──────── SUPPLIED INFORMATION ────────
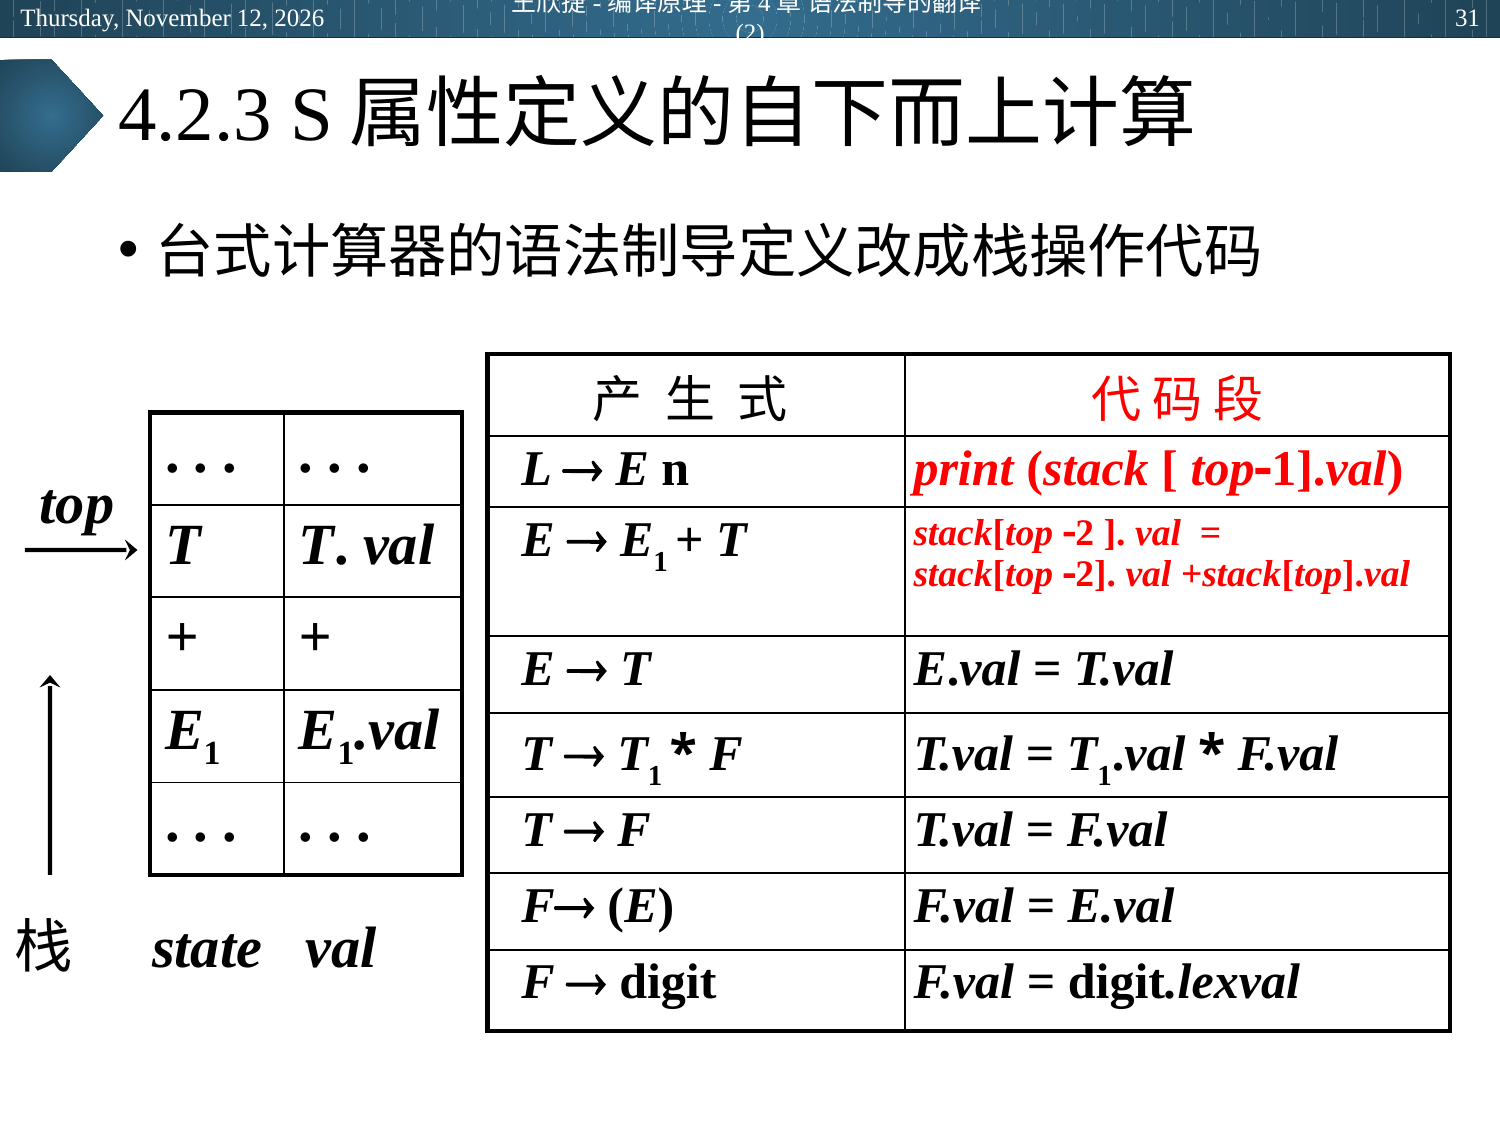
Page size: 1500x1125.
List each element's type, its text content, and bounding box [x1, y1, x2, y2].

table_cell F (E) [490, 874, 904, 949]
table_header 产 生 式 [490, 356, 904, 435]
table_cell E.val = T.val [906, 637, 1448, 712]
table_header . . . [152, 415, 283, 504]
table_cell L  E n [490, 437, 904, 506]
table_cell F.val = digit.lexval [906, 951, 1448, 1029]
title 4.2.3 S属性定义的自下而上计算 [103, 37, 1397, 194]
table_cell F  digit [490, 951, 904, 1029]
table_cell T  F [490, 798, 904, 872]
slide_number 31 [1157, 1, 1495, 32]
text_box top [24, 462, 125, 538]
table_cell T.val = F.val [906, 798, 1448, 872]
text_box 栈 state val [0, 899, 425, 988]
table_header 代 码 段 [906, 356, 1448, 435]
footer 王欣捷-编译原理-第4章 语法制导的翻译(2) [496, 1, 1004, 32]
text_box [39, 675, 61, 688]
text_box [125, 539, 138, 561]
table_cell F.val = E.val [906, 874, 1448, 949]
table_cell E1 [152, 691, 283, 782]
table_cell E1.val [285, 691, 460, 782]
table_cell print (stack [ top1].val) [906, 437, 1448, 506]
table_cell . . . [152, 783, 283, 873]
table_cell . . . [285, 783, 460, 873]
table_cell stack[top 2 ]. val = stack[top 2]. val +stack[top].val [906, 508, 1448, 635]
table_cell + [152, 598, 283, 689]
table_cell T. val [285, 506, 460, 596]
list 台式计算器的语法制导定义改成栈操作代码 [103, 206, 1397, 1014]
table_cell T [152, 506, 283, 596]
table_cell E  T [490, 637, 904, 712]
table_cell E  E1 + T [490, 508, 904, 635]
table_cell T  T1 * F [490, 714, 904, 796]
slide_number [5, 1, 344, 32]
table_cell T.val = T1.val * F.val [906, 714, 1448, 796]
table_header . . . [285, 415, 460, 504]
table_cell + [285, 598, 460, 689]
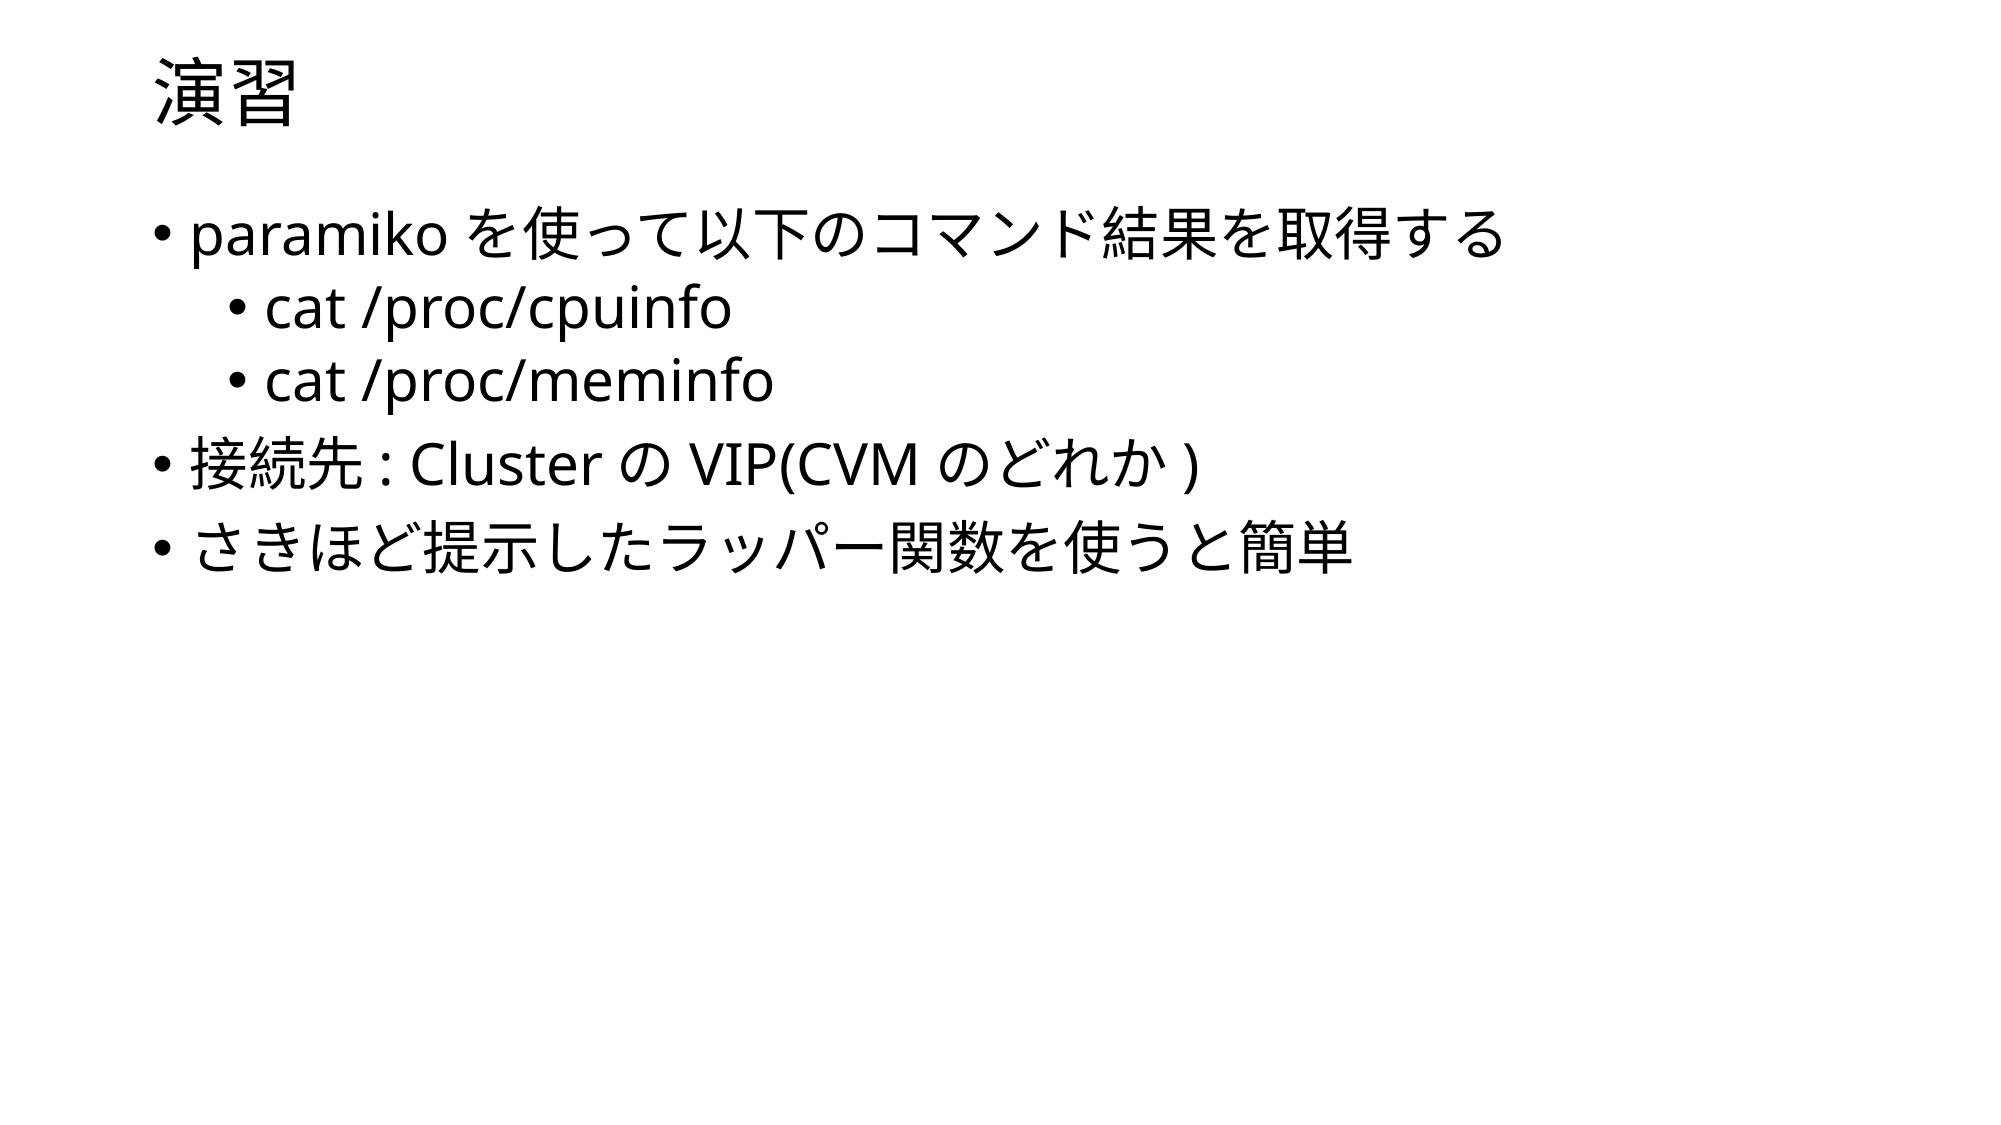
────────
### YOUR INSTRUCTIONS
Please retype exactly the lines from the one containing "List each element's" through the last line of the records, both included, leaving out every picture.

### ANSWER AREA
List each element's type, its text content, and bounding box [x1, y1, x2, y2].

table_cell F (E) [490, 874, 904, 949]
table_header 产 生 式 [490, 356, 904, 435]
table_cell E.val = T.val [906, 637, 1448, 712]
table_header . . . [152, 415, 283, 504]
table_cell L  E n [490, 437, 904, 506]
table_cell F.val = digit.lexval [906, 951, 1448, 1029]
title 4.2.3 S属性定义的自下而上计算 [103, 37, 1397, 194]
table_cell F  digit [490, 951, 904, 1029]
table_cell T  F [490, 798, 904, 872]
slide_number 31 [1157, 1, 1495, 32]
text_box top [24, 462, 125, 538]
table_cell T.val = F.val [906, 798, 1448, 872]
text_box 栈 state val [0, 899, 425, 988]
table_header 代 码 段 [906, 356, 1448, 435]
footer 王欣捷-编译原理-第4章 语法制导的翻译(2) [496, 1, 1004, 32]
text_box [39, 675, 61, 688]
text_box [125, 539, 138, 561]
table_cell F.val = E.val [906, 874, 1448, 949]
table_cell E1 [152, 691, 283, 782]
table_cell E1.val [285, 691, 460, 782]
table_cell print (stack [ top1].val) [906, 437, 1448, 506]
table_cell . . . [152, 783, 283, 873]
table_cell . . . [285, 783, 460, 873]
table_cell stack[top 2 ]. val = stack[top 2]. val +stack[top].val [906, 508, 1448, 635]
table_cell + [152, 598, 283, 689]
table_cell T. val [285, 506, 460, 596]
list 台式计算器的语法制导定义改成栈操作代码 [103, 206, 1397, 1014]
table_cell T [152, 506, 283, 596]
table_cell E  T [490, 637, 904, 712]
table_cell E  E1 + T [490, 508, 904, 635]
table_cell T  T1 * F [490, 714, 904, 796]
slide_number [5, 1, 344, 32]
table_cell T.val = T1.val * F.val [906, 714, 1448, 796]
table_header . . . [285, 415, 460, 504]
table_cell + [285, 598, 460, 689]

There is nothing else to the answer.